Всем, конечно, хорошо известно, что когда, в 1803 году, генерал Дессалин двинулся с 30 000 негров на Порт-о-Пренс, все белые бросились в этот город, чтобы защищать его. Ибо он был последним опорным пунктом владычества Франции над островом и с его падением все белые, находившиеся на нем, были неминуемо обречены на гибель. Случилось, что как раз в отсутствие старого Гоанго, который со своим отрядом чернокожих выступил для того, чтобы подвезти через французские линии транспорт пороха и свинца для генерала Дессалина, кто-то во мраке дождливой и бурной ночи постучался в заднюю дверь его дома. Старая Бабекан, уже лежавшая в постели, поднялась, отворила окно, накинув на бедра одну юбку, и спросила, кто там. «Заклинаю девой Марией и всеми святыми, — тихо сказал неизвестный, став под окном, — ответьте мне на один вопрос, раньше чем я назову себя!» и с этими словами он протянул в темноте свою руку, чтобы схватить руку старухи, и спросил: «Вы — негритянка?» Бабекан отвечала: «Вы-то — уж наверное белый, раз предпочитаете глядеть в лицо этой беспросветной ночи, чем в лицо негритянки! Входите, — добавила она, — и не бойтесь ничего; здесь живет мулатка, а единственный человек, который, кроме меня, находится в этом доме, Это — моя дочь, метиска!» Сказав это, она приотворила окошко, словно намереваясь сойти вниз, чтобы отворить ему дверь, а между тем, наскоро захватив из шкафа кое-какое платье, она под предлогом, что не сразу могла найти ключ, пробралась наверх в каморку дочери и разбудила ее: «Тони! — сказала она, — Тони!» — «В чем дело, мать?» — «Скорее! — сказала старуха. — Вставай и одевайся!

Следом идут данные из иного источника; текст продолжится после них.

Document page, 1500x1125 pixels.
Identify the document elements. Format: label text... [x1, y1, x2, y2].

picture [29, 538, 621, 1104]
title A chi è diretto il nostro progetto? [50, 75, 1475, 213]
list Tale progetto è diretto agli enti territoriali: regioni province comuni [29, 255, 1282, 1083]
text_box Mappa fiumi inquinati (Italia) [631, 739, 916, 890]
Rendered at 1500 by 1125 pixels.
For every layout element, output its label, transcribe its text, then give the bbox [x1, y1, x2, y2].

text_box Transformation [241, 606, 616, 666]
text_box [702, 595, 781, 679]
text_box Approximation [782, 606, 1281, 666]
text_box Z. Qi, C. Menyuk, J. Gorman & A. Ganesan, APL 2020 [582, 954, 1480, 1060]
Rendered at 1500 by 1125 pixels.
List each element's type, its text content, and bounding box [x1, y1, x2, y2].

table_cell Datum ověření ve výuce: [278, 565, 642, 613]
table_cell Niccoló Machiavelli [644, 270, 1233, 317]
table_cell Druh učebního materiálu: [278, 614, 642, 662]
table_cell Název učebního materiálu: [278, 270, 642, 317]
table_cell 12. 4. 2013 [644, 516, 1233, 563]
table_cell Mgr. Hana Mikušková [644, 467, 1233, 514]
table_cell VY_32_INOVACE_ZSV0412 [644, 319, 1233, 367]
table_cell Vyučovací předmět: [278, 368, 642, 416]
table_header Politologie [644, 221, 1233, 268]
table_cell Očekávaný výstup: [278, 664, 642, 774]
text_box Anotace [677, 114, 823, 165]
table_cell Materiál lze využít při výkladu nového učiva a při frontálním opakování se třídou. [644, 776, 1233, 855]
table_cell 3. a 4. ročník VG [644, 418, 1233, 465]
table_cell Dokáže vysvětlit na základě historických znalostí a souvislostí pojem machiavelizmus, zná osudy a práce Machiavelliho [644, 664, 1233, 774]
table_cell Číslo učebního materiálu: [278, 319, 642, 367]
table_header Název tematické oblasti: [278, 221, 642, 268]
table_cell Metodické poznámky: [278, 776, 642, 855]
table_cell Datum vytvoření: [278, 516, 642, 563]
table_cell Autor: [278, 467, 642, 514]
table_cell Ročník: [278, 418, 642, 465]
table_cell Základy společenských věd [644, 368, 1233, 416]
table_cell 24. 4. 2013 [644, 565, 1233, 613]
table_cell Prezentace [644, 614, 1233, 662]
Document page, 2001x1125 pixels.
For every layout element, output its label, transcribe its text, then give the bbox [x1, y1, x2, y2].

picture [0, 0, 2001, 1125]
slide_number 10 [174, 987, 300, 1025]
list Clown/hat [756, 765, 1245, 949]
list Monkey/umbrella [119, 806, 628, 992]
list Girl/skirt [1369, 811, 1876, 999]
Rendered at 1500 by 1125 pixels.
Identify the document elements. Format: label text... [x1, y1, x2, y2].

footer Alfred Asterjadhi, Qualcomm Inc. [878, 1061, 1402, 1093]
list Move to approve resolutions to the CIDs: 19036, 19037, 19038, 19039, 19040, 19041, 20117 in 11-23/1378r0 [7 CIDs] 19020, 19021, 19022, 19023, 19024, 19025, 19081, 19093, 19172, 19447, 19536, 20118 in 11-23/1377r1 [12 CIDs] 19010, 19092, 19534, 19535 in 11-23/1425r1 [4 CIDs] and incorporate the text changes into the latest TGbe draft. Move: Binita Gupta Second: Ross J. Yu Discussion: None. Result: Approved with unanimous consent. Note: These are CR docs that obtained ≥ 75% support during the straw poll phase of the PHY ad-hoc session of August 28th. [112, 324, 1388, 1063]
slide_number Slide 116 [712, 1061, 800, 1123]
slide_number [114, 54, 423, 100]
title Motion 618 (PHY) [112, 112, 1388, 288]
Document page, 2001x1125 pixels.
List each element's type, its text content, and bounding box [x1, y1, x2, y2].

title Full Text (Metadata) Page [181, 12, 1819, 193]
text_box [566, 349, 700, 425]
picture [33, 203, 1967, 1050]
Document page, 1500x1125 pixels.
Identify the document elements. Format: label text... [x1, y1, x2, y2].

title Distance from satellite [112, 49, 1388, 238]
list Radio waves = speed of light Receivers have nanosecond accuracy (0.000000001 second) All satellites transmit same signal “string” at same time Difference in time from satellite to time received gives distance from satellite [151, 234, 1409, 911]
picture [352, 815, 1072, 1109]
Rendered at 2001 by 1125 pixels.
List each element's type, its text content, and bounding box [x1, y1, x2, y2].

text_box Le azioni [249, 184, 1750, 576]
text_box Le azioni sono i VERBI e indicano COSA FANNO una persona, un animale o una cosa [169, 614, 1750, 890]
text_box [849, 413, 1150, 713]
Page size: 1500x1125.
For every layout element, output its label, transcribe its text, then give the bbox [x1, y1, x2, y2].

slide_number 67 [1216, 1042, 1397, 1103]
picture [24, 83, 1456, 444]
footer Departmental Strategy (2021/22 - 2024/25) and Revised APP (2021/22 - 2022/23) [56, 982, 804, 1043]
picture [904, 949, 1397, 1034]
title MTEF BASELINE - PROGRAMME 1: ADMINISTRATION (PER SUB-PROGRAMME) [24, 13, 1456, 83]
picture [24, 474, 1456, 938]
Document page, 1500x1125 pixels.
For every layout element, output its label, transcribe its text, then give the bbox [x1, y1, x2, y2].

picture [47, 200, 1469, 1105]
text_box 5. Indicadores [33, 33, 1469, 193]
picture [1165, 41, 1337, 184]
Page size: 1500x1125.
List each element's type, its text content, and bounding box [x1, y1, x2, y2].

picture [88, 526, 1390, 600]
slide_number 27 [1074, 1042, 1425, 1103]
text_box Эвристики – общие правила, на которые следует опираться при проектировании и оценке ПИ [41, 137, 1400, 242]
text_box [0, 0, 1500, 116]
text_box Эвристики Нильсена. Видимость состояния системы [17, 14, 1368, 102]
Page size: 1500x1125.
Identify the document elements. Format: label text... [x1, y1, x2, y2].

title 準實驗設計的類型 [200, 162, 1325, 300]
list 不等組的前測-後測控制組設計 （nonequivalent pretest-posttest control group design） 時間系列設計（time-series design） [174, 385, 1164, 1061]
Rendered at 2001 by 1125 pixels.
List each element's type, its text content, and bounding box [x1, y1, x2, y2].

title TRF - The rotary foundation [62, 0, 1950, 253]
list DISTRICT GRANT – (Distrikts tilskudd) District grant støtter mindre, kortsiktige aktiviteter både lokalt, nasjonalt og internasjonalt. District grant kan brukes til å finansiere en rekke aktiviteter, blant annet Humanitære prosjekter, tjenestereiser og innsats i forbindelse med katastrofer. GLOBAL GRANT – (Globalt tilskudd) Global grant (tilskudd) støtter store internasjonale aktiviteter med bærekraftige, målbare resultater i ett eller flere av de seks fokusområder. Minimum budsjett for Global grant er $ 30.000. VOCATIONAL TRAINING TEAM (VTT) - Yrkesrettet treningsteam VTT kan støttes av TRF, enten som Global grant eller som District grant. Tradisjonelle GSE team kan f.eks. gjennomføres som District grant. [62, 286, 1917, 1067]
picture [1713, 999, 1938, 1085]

Вот тебе платье, чистое белье и чулки! у дверей стоит белый, за которым гонятся, и просит, чтобы его впустили». Тони спросила, наполовину приподымаясь на постели: «Белый?» Она взяла платья, которые старуха держала в руках, и сказала: «А он один, мама? нам нечего бояться, если мы его впустим?» — «Нечего, нечего! — отвечала мать, зажигая огонь; — он без оружия, один и дрожит всем телом со страху, что мы на него нападем!» С этими словами, в то время как Тони надевала чулки и юбку, старуха засветила большой фонарь, стоявший в углу комнаты, поспешно завязала девушке волосы на голове, как их носили в этой местности, надела на нее шляпу, затянув предварительно шнуры ее лифа, и, передав ей фонарь, приказала сойти во двор и впустить незнакомца.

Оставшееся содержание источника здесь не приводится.